DATA EXTRACT: Begin

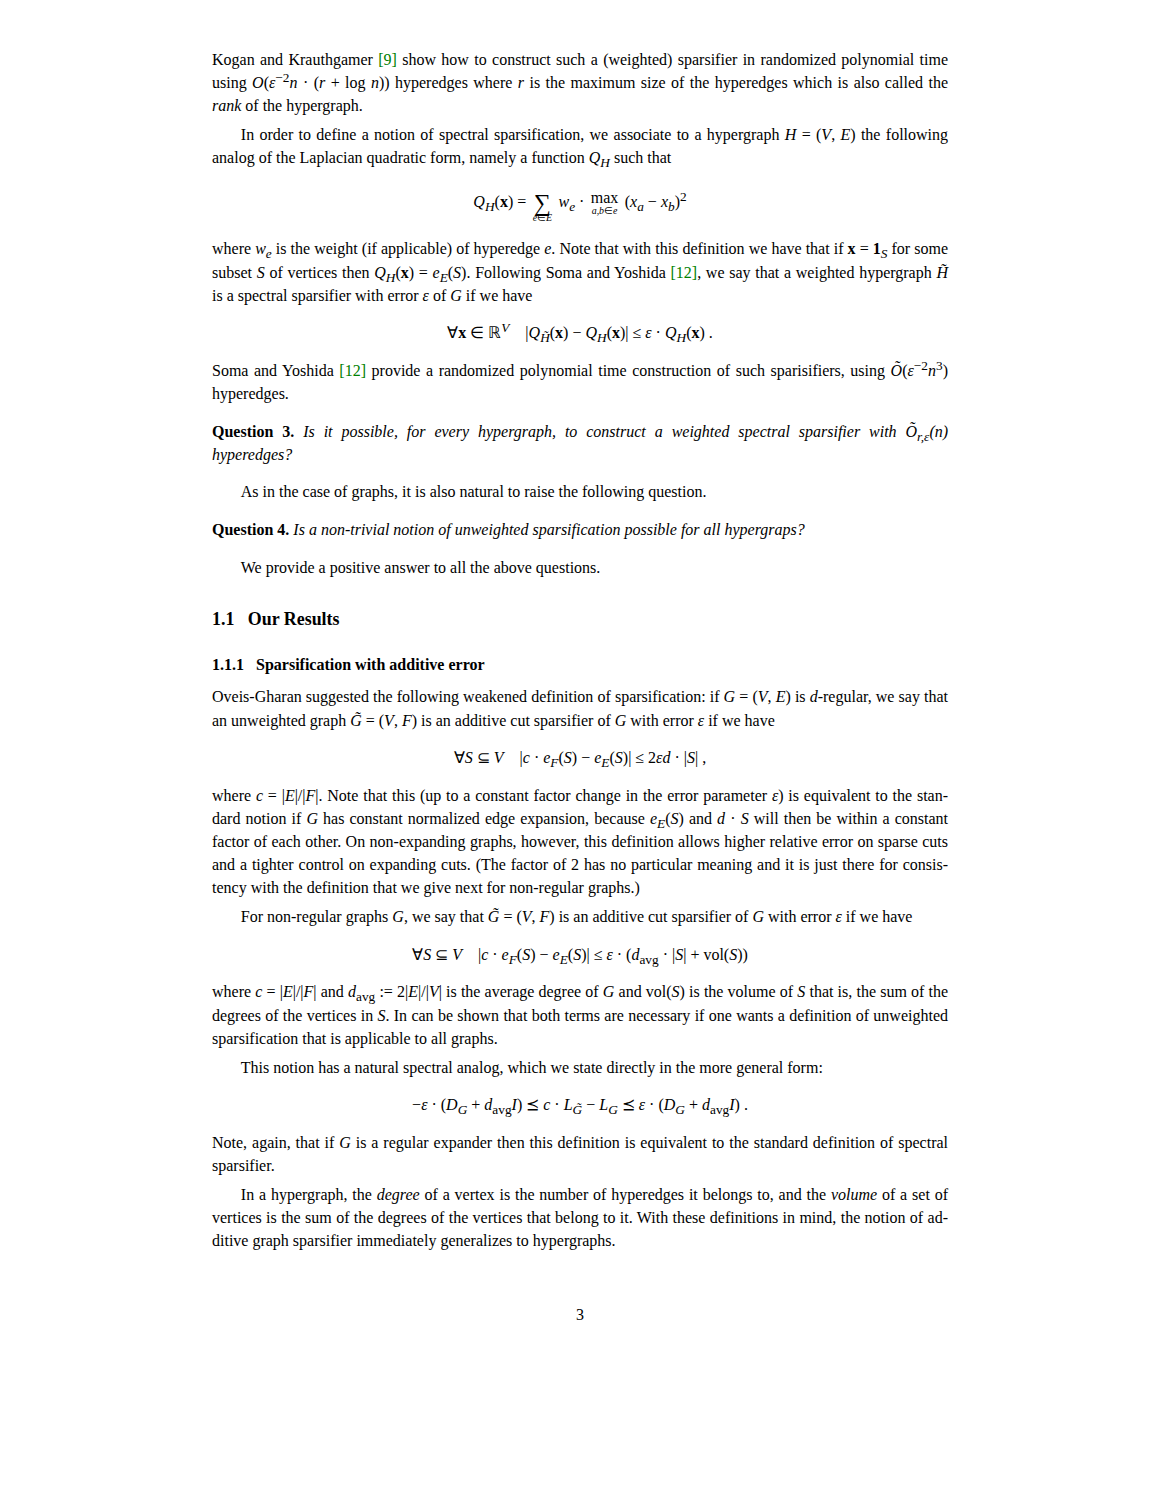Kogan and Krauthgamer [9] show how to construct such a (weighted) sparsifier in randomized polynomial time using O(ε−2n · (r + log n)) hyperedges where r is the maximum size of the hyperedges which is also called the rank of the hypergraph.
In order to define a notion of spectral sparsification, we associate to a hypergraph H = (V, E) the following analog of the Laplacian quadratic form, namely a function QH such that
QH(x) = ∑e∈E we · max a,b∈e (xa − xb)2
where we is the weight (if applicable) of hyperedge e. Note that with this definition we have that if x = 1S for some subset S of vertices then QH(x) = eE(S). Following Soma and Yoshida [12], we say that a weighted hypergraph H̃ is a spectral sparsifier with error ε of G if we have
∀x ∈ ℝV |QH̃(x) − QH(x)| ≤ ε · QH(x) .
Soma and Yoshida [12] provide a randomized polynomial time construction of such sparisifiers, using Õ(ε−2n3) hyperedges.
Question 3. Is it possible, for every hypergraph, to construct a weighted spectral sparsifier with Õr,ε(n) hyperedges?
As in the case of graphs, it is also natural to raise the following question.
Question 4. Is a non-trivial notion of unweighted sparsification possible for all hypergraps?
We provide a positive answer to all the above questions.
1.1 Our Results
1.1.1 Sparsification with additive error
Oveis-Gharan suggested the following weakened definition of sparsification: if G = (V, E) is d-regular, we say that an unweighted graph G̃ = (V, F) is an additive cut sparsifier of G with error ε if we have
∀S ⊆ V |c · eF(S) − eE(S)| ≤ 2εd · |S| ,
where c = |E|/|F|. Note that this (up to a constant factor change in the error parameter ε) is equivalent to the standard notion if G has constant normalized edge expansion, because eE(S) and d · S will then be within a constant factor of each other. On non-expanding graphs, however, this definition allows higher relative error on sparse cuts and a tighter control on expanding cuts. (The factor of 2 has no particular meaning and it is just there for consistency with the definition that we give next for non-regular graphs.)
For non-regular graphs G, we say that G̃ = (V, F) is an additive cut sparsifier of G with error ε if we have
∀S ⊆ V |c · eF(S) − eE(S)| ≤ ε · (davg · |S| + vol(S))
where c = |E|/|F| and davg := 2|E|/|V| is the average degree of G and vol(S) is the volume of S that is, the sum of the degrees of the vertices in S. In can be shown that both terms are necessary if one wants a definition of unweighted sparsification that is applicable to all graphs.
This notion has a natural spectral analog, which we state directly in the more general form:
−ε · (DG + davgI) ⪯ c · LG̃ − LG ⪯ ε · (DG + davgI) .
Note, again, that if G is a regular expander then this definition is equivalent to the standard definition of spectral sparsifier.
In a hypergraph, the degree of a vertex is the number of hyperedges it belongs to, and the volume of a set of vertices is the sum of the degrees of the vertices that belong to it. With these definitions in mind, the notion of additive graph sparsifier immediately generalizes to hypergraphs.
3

DATA EXTRACT: End
DATA EXTRACT: Begin

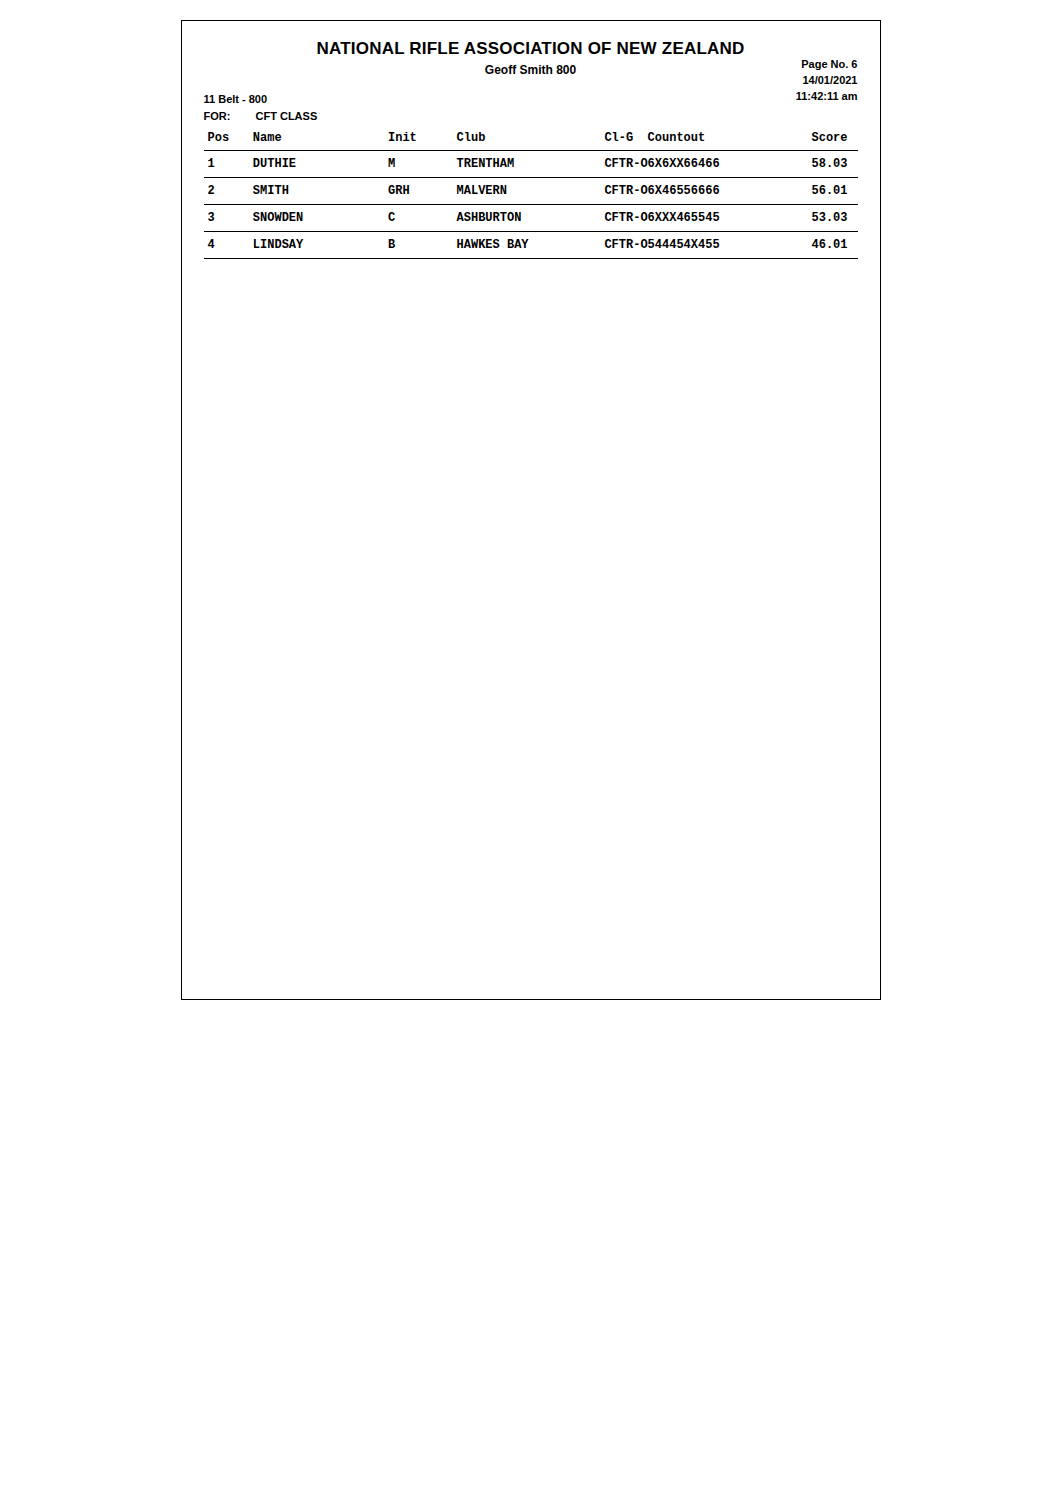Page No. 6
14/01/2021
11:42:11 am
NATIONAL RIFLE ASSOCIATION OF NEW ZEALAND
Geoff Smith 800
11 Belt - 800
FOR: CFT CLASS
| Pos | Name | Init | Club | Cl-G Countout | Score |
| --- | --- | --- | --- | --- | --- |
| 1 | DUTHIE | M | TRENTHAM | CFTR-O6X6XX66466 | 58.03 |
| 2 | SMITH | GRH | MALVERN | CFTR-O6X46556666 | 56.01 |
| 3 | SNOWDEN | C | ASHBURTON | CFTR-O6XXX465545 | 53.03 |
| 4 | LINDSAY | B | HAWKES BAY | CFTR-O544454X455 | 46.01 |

DATA EXTRACT: End
DATA EXTRACT: Begin

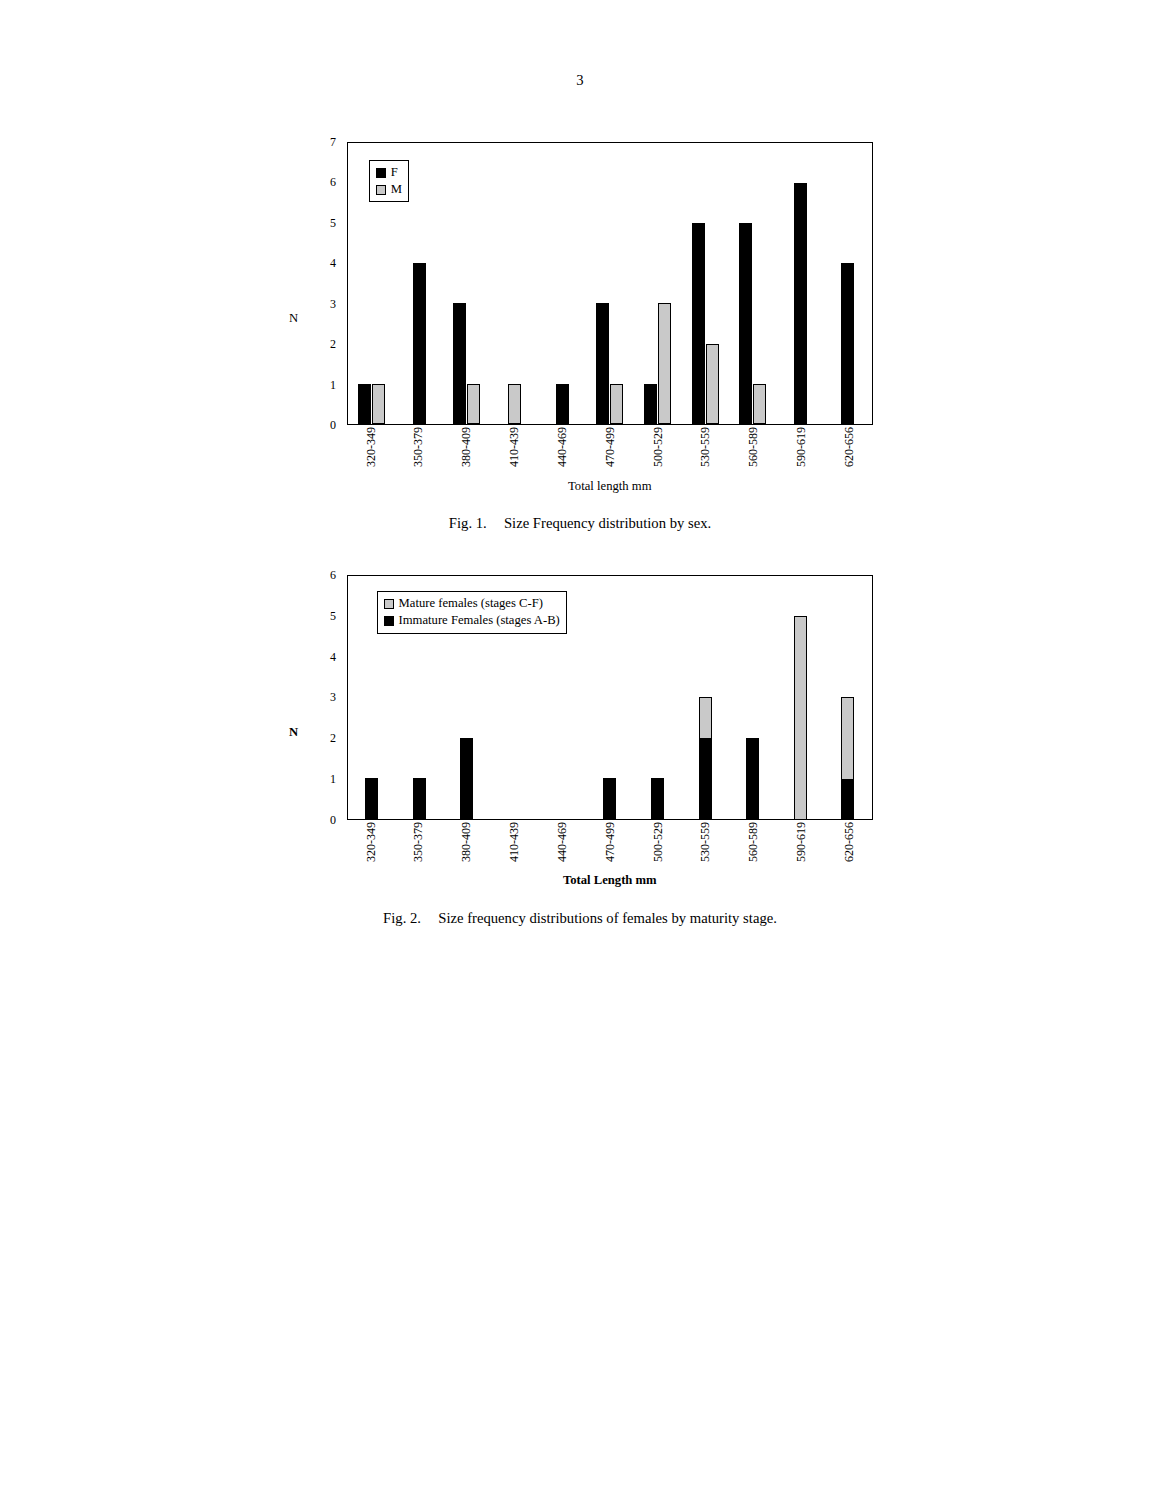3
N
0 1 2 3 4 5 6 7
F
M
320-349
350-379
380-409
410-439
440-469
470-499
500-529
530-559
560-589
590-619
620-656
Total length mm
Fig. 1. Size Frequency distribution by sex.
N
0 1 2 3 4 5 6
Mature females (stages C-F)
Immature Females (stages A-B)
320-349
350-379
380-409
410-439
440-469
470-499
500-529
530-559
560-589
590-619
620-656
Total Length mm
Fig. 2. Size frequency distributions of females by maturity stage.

DATA EXTRACT: End

**PROBLEM**
Your task is to retype the entries verbatim, starting with the line that holds "1.1 Our Results" and stopping after the line that holds "eE(S)| ≤ 2εd".

**ANSWER SPACE**
1.1 Our Results
1.1.1 Sparsification with additive error
Oveis-Gharan suggested the following weakened definition of sparsification: if G = (V, E) is d-regular, we say that an unweighted graph G̃ = (V, F) is an additive cut sparsifier of G with error ε if we have
∀S ⊆ V |c · eF(S) − eE(S)| ≤ 2εd · |S| ,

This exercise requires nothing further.